Paule Marshall (b. 1929) is a major contributor to the canons of African American and Caribbean American literature. In 1959, she published her first novel, Brown Girl, Brownstones, and was quickly recognized as a writer of great talent and insight on important questions about gender, race, and immigration in American society. In 1981, the Feminist Press rediscovered her novel and reprinted it, earning Marshall the informal title of leader of the renaissance of African American women's writing that emerged in the early 1970s. Over the course of her fifty-year career, Marshall has published five novels, two collections of short stories, numerous essays, and a memoir. In recognition of her work, she has received grants from the Guggenheim Foundation, the National Endowment for the Arts, and, in 1992, the prestigious MacArthur Fellowship.

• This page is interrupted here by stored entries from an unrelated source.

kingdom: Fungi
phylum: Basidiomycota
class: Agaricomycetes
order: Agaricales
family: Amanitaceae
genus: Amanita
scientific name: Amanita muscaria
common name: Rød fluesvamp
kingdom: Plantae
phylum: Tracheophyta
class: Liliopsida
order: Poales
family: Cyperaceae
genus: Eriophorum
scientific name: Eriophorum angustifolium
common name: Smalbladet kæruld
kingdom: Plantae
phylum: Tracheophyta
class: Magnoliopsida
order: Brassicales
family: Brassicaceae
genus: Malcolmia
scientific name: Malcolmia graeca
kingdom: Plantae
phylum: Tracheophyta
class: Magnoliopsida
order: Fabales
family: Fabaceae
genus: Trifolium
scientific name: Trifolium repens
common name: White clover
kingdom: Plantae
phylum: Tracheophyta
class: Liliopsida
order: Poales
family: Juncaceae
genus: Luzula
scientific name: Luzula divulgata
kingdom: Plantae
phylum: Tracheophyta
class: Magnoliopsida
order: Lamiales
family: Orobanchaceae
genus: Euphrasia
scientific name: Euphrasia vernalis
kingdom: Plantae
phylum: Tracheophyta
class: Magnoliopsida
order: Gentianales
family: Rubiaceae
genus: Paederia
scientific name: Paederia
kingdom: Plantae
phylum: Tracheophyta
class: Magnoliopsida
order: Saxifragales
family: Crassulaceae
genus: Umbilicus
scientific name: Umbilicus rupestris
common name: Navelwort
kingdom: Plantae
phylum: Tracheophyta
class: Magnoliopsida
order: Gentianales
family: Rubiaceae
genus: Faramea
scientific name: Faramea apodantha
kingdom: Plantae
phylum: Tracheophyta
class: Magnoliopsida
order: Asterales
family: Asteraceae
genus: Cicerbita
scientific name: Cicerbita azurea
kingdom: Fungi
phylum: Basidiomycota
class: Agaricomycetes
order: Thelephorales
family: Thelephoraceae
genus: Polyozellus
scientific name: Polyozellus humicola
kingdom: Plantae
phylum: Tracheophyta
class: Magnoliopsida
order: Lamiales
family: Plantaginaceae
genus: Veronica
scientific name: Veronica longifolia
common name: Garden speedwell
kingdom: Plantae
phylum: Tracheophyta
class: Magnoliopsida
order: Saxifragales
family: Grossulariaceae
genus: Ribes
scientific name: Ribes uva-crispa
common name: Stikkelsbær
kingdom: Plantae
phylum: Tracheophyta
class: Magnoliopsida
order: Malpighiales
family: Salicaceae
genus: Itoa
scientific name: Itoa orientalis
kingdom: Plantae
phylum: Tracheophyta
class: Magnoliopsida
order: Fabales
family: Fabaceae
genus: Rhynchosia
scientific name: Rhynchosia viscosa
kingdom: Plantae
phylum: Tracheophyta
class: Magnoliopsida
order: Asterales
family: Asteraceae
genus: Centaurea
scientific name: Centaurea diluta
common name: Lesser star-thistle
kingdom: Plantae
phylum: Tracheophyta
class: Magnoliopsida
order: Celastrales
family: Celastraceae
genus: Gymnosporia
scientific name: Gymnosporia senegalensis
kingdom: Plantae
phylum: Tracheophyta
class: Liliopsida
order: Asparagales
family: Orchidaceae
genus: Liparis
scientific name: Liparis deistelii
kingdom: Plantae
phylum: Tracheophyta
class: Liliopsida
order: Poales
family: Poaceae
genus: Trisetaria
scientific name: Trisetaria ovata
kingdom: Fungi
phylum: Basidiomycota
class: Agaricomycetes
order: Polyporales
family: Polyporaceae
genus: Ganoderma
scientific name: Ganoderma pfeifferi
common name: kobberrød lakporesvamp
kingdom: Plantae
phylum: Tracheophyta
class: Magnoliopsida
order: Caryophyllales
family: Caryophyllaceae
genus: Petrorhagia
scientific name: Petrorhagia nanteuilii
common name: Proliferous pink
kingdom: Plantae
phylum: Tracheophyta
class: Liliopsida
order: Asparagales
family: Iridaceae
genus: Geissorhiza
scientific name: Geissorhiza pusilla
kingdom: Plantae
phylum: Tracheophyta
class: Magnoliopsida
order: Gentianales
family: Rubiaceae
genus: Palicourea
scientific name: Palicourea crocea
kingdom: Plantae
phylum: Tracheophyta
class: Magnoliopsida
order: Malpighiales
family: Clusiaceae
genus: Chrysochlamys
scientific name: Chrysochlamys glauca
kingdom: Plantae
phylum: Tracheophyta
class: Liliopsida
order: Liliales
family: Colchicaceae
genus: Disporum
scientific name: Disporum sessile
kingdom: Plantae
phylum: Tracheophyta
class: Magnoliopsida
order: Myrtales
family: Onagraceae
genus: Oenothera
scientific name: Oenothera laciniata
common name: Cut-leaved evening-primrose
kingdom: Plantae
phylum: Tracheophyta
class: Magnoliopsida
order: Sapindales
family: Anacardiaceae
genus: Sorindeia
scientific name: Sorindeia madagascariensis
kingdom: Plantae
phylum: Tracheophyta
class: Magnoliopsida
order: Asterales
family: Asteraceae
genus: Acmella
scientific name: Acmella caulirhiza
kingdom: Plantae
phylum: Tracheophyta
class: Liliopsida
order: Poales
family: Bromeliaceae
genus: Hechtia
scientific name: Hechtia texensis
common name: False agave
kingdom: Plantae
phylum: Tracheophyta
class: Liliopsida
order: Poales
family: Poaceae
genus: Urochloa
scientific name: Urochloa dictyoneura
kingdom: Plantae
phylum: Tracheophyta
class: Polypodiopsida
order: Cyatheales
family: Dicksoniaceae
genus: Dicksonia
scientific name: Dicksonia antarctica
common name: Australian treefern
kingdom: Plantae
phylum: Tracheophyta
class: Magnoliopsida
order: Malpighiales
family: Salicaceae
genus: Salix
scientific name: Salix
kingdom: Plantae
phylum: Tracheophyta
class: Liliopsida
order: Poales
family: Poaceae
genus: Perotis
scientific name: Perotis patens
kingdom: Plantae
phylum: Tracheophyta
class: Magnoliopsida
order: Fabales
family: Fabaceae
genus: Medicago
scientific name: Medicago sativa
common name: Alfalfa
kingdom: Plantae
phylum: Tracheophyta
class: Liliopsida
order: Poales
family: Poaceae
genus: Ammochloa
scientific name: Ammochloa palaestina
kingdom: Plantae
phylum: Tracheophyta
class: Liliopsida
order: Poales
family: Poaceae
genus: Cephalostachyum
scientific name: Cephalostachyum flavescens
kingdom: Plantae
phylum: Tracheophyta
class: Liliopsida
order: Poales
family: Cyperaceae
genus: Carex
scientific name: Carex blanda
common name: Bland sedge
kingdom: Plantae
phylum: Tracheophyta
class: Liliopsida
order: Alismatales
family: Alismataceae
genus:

Conversations with Paule Marshall is the first collection of her interviews, and as such it provides the first comprehensive account of the stages of this writer's life. The most recent conversation took place in 2009 following the publication of her memoir, Triangular Road; the oldest takes readers back to 1971, just after the publication of her second novel, The Chosen Place, the Timeless People. In this collection of interviews, Marshall discusses the sources of her writing, her involvement in the civil rights movement, her understanding of the relationship between art and politics (as framed, in part, by her discussions with Maya Angelou and Malcolm X), and her evolving understanding of the relationship between the wide wings of the African diaspora.
About the Author
James C. Hall is dean of the University Studies Division and executive director of the School of Individualized Study at Rochester Institute of Technology. He is the author of Mercy, Mercy Me: African-American Culture and the American Sixties. Heather Hathaway is associate professor of English at Marquette University and author of Caribbean Waves: Relocating Claude McKay and Paule Marshall.